- Work task
Count up the lines below in which the string "melanoma" appears. The reply should be that number alone.

- Collection entries
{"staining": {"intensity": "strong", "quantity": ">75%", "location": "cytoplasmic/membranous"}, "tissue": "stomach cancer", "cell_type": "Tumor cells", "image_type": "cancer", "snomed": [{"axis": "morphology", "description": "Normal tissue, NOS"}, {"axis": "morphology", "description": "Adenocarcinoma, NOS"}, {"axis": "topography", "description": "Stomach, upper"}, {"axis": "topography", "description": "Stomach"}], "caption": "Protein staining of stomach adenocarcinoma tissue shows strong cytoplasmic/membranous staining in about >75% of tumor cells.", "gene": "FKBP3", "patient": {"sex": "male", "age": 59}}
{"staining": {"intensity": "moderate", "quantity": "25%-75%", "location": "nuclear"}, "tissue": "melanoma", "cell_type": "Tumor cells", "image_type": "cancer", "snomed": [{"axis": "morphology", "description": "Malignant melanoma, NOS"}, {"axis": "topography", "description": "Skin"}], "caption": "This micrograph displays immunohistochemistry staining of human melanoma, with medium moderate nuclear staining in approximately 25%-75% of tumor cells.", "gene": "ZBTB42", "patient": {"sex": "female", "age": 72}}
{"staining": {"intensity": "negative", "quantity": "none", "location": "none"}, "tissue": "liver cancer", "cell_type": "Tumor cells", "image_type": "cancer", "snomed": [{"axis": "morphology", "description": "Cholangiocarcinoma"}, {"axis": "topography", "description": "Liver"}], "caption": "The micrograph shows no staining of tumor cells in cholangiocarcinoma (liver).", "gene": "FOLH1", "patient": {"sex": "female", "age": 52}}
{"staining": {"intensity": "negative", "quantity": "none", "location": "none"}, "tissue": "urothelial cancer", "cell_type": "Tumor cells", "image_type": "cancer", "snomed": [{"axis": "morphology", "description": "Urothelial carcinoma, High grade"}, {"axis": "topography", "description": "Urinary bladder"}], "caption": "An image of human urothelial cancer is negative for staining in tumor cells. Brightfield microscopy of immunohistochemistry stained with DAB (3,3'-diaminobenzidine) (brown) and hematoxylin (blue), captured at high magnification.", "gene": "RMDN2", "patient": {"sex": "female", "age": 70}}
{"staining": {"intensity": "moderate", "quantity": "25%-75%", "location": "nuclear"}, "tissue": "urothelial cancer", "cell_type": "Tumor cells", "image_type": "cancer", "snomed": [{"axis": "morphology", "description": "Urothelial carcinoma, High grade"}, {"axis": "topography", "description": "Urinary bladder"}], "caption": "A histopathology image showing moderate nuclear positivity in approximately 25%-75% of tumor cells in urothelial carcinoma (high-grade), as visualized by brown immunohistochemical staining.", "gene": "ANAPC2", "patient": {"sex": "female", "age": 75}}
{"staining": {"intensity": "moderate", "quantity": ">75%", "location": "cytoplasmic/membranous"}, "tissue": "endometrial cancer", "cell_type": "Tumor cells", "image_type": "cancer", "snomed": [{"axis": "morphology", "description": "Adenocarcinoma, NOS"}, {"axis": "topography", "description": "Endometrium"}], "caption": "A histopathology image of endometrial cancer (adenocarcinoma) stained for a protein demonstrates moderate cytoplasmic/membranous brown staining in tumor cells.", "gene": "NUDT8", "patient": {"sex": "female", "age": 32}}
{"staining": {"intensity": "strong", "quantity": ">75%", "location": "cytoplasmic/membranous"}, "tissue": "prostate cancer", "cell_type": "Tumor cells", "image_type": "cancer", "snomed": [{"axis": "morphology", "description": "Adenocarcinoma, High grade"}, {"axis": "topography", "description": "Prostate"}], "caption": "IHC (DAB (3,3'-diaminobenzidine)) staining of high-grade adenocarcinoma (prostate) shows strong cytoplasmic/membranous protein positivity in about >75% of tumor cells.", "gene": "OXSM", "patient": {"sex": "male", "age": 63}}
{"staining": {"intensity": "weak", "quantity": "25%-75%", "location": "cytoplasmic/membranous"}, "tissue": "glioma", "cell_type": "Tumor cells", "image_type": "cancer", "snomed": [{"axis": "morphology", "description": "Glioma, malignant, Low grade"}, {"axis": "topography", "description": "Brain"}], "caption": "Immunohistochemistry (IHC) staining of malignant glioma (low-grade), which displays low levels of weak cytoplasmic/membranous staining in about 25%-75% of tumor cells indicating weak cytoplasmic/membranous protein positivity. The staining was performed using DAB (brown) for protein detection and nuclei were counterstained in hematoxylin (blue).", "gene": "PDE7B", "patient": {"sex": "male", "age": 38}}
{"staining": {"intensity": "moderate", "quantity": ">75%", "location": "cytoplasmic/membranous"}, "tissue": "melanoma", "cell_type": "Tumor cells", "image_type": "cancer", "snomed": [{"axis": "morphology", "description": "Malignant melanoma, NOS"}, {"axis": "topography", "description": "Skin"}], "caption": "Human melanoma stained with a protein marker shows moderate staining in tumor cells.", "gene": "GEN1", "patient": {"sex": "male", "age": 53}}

- Exercise response
2